+++ DATA FOR ANALYSIS +++

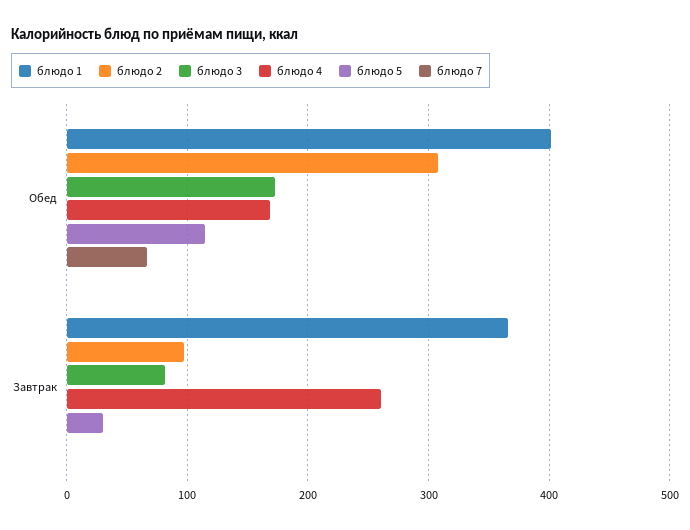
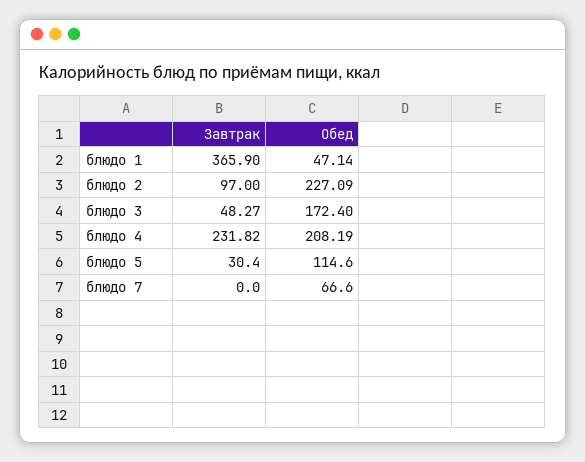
  {
    "блюдо 1": {
-     "Обед": 400,
+     "Обед": 47.14,
      "Завтрак": 365.9
    },
    "блюдо 2": {
-     "Обед": 310,
+     "Обед": 227.09,
      "Завтрак": 97
    },
    "блюдо 3": {
      "Обед": 172.4,
-     "Завтрак": 80
+     "Завтрак": 48.27
    },
    "блюдо 4": {
-     "Обед": 170,
+     "Обед": 208.19,
-     "Завтрак": 260
+     "Завтрак": 231.82
    },
    "блюдо 5": {
      "Обед": 114.6,
      "Завтрак": 30.4
    },
    "блюдо 7": {
      "Обед": 66.6,
      "Завтрак": 0
    }
  }

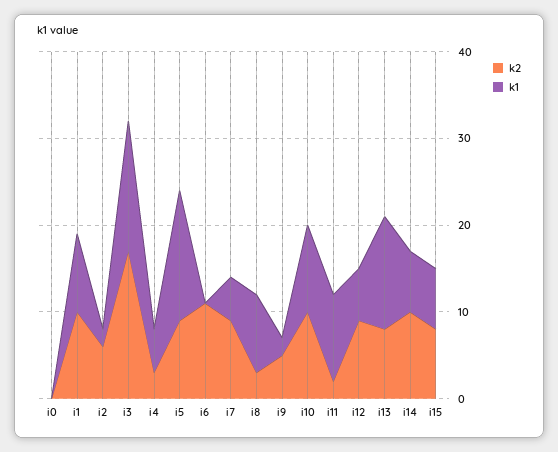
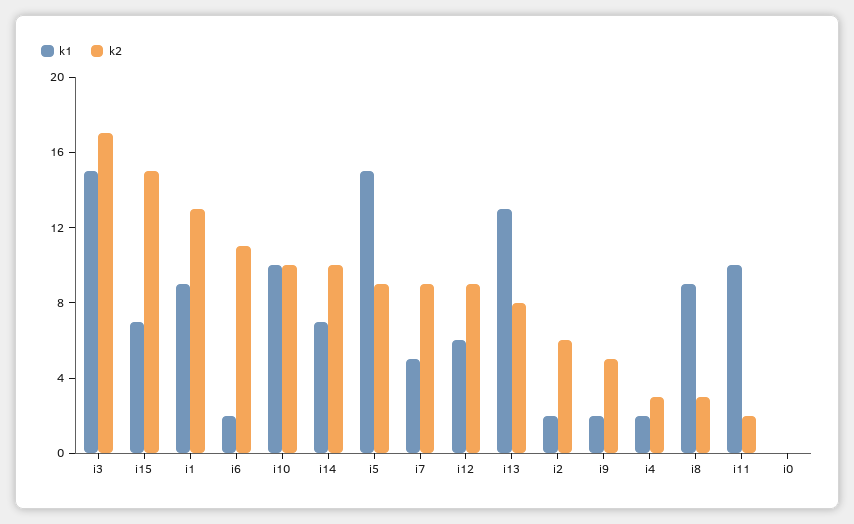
  {
    "k2": {
      "i0": 0,
-     "i1": 10,
+     "i1": 13,
      "i2": 6,
      "i3": 17,
      "i4": 3,
      "i5": 9,
      "i6": 11,
      "i7": 9,
      "i8": 3,
      "i9": 5,
      "i10": 10,
      "i11": 2,
      "i12": 9,
      "i13": 8,
      "i14": 10,
-     "i15": 8
+     "i15": 15
    },
    "k1": {
      "i0": 0,
      "i1": 9,
      "i2": 2,
      "i3": 15,
-     "i4": 5,
+     "i4": 2,
      "i5": 15,
-     "i6": 0,
+     "i6": 2,
      "i7": 5,
      "i8": 9,
      "i9": 2,
      "i10": 10,
      "i11": 10,
      "i12": 6,
      "i13": 13,
      "i14": 7,
      "i15": 7
    }
  }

+++

The data above are to be repeated word for word, with any pictures left out.

  {
    "блюдо 1": {
-     "Обед": 400,
+     "Обед": 47.14,
      "Завтрак": 365.9
    },
    "блюдо 2": {
-     "Обед": 310,
+     "Обед": 227.09,
      "Завтрак": 97
    },
    "блюдо 3": {
      "Обед": 172.4,
-     "Завтрак": 80
+     "Завтрак": 48.27
    },
    "блюдо 4": {
-     "Обед": 170,
+     "Обед": 208.19,
-     "Завтрак": 260
+     "Завтрак": 231.82
    },
    "блюдо 5": {
      "Обед": 114.6,
      "Завтрак": 30.4
    },
    "блюдо 7": {
      "Обед": 66.6,
      "Завтрак": 0
    }
  }

  {
    "k2": {
      "i0": 0,
-     "i1": 10,
+     "i1": 13,
      "i2": 6,
      "i3": 17,
      "i4": 3,
      "i5": 9,
      "i6": 11,
      "i7": 9,
      "i8": 3,
      "i9": 5,
      "i10": 10,
      "i11": 2,
      "i12": 9,
      "i13": 8,
      "i14": 10,
-     "i15": 8
+     "i15": 15
    },
    "k1": {
      "i0": 0,
      "i1": 9,
      "i2": 2,
      "i3": 15,
-     "i4": 5,
+     "i4": 2,
      "i5": 15,
-     "i6": 0,
+     "i6": 2,
      "i7": 5,
      "i8": 9,
      "i9": 2,
      "i10": 10,
      "i11": 10,
      "i12": 6,
      "i13": 13,
      "i14": 7,
      "i15": 7
    }
  }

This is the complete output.